Show $\forall x>0:\ln(1+x) > x - \frac{x^2}{2} + \frac{x^3}{3} - \frac{x^4}{4}$

Question

I'm reading a proof which aim to show that: $$\forall x>0:\ln(1+x) > x - \frac{x^2}{2} + \frac{x^3}{3} - \frac{x^4}{4}$$

the Taylor expansion of $\ln(1+x)$ is (not by chance):
$$x - \frac{x^2}{2} + \frac{x^3}{3} - \frac{x^4}{4} + \frac{x^5}{5}...$$

Now, the proof claims that the remainder, starting from $\frac{x^5}{5}$ is positive.

But, calculating the remainder using the Lagrange's form gives:
$$\frac{\ln(1+x)^{(6)}(z)}{6!}x^6 < 0$$

Because $$\ln(1+x)^{(6)} = -\frac{120}{(x+1)^6} < 0$$

Where is the mistake?

Answer 1

You can use MVT to do.

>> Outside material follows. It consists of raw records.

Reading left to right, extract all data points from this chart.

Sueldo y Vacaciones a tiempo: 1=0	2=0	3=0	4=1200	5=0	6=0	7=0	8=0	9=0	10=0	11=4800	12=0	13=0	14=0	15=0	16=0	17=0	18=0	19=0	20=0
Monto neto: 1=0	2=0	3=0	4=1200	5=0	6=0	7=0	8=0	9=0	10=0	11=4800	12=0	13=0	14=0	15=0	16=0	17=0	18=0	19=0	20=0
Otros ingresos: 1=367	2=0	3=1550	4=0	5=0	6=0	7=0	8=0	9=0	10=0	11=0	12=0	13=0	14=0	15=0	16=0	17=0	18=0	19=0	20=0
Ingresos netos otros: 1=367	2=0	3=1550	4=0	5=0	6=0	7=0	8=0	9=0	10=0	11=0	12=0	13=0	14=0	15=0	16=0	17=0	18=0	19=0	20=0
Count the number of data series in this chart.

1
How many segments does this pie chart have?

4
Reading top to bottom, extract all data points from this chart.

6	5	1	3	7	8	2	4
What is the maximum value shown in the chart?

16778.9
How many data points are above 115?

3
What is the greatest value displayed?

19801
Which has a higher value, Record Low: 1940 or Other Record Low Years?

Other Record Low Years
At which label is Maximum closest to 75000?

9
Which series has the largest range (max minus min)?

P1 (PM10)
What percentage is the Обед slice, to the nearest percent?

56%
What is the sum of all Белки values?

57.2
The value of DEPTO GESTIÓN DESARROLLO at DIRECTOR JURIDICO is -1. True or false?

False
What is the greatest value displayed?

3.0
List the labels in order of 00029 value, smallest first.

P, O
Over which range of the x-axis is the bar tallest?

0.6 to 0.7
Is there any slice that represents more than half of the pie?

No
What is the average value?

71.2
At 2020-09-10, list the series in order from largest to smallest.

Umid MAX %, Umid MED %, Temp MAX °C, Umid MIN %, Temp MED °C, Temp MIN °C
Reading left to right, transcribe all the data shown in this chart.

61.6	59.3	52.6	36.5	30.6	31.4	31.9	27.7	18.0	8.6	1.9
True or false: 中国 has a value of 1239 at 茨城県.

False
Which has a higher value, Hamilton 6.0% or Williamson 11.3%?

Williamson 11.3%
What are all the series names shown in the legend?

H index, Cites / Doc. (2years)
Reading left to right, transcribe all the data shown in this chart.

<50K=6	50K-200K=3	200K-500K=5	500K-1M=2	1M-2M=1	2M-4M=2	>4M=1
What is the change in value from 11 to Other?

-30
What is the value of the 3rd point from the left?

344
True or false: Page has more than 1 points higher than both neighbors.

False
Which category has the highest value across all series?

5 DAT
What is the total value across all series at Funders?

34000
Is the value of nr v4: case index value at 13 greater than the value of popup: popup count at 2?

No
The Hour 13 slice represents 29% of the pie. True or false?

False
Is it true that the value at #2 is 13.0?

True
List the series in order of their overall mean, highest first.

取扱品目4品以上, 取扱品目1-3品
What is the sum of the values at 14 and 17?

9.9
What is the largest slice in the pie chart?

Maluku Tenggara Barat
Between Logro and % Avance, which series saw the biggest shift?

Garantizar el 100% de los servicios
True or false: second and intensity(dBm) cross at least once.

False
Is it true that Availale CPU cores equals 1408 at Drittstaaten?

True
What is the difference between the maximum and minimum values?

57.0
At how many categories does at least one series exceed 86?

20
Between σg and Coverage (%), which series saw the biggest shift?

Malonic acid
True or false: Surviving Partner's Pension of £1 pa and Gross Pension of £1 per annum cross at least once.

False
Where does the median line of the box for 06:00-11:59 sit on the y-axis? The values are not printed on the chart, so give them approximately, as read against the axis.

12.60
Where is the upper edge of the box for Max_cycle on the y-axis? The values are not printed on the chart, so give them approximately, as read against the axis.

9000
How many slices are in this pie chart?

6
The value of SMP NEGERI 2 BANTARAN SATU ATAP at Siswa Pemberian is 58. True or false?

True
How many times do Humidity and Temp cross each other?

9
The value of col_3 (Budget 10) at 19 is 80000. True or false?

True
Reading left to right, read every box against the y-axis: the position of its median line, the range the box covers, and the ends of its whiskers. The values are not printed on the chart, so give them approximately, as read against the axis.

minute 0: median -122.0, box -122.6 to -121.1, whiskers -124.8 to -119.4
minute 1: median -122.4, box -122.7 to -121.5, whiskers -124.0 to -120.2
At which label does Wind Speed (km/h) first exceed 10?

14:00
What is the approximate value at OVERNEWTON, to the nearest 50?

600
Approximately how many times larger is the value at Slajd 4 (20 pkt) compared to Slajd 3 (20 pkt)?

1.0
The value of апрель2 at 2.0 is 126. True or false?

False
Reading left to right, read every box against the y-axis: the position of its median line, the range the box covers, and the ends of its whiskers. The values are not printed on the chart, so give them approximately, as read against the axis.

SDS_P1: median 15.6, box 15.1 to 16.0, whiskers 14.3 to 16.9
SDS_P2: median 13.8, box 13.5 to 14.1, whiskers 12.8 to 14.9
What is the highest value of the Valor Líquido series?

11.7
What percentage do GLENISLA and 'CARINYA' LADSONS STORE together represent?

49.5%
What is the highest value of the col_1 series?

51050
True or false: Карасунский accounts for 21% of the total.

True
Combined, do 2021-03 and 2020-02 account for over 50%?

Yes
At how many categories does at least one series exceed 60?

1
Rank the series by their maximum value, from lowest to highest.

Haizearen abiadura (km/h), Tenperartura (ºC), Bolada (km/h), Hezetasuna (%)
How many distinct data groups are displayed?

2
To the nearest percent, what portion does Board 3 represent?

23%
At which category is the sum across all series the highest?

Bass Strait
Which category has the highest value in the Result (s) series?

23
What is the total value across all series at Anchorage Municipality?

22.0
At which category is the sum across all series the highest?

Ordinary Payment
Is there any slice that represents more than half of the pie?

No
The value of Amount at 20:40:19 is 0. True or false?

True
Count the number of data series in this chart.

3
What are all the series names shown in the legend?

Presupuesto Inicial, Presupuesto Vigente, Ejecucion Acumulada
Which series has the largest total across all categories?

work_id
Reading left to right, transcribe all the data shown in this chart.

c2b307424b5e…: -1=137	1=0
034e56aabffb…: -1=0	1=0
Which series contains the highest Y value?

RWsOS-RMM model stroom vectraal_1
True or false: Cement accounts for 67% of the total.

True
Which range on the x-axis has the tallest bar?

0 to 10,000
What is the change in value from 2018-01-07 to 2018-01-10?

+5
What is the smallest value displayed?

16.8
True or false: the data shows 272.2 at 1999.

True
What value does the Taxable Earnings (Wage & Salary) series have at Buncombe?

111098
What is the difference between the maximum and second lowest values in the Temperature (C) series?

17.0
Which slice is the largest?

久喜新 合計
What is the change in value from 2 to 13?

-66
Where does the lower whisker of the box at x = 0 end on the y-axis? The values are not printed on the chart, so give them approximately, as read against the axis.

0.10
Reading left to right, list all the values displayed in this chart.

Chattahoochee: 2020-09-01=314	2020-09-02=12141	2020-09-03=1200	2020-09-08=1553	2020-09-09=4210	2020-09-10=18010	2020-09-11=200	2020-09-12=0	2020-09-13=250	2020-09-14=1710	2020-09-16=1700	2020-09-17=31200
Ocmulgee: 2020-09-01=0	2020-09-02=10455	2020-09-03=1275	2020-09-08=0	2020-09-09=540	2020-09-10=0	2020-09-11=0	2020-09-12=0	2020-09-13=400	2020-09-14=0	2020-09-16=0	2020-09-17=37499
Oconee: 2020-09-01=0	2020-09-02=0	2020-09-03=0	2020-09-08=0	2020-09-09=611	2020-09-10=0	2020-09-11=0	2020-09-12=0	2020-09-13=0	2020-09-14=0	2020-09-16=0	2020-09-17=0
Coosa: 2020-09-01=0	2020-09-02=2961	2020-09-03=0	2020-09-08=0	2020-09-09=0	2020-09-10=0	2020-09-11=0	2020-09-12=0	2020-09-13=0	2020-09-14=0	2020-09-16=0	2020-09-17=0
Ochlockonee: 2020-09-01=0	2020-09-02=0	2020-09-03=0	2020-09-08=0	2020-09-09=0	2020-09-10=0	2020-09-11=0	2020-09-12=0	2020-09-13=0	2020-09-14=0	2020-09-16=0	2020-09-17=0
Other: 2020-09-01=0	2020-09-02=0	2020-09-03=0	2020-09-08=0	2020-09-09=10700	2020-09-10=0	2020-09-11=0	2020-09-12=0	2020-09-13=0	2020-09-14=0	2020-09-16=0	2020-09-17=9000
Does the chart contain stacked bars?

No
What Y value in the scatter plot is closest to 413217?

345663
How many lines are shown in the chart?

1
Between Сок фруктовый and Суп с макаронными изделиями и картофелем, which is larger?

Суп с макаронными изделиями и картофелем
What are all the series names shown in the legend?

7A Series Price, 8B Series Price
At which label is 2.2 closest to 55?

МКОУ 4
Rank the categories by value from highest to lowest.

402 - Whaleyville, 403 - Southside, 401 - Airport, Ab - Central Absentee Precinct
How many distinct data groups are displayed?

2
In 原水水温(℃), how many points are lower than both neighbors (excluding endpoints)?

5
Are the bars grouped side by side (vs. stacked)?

In fact, let $$ f(x)=\ln(1+x)-(x-\frac{x^2}{2}+\frac{x^3}{3}-\frac{x^4}{4}). $$ Then, by MVT, there is $c\in(0,x)$ such that $$ f(x)-f(0)=f'(c)x=\frac{c^5}{1+c}x>0 $$ So $f(x)>f(0)$ for $x>0$ or $$\ln(1+x)>x-\frac{x^2}{2}+\frac{x^3}{3}-\frac{x^4}{4}. $$

Answer 2

There exists $c\in ]0,x[$ such that $\ln(1+x)=\ln(1+0)+\ldots+-\frac{x^4}{4}+\ln(1+c)^{(5)}\frac{x^5}{5!}$

Answer 3

A much simpler proof is as follows. Let $t > 0$ and then we have $1 - t^{4} < 1$ so that on division by $(1 + t)$ we get $$(1 - t)(1 + t^{2})< \frac{1}{1 + t}$$ or $$1 - t + t^{2} - t^{3} < \frac{1}{1 + t}$$ If $x > 0$ then we can integrate the above inequality to get $$\int_{0}^{x} \left(1 - t + t^{2} - t^{3}\right)\,dt < \int_{0}^{x}\frac{dt}{1 + t}$$ and we get $$x - \frac{x^{2}}{2} + \frac{x^{3}}{3} - \frac{x^{4}}{4} < \log(1 + x)$$ for $x > 0$.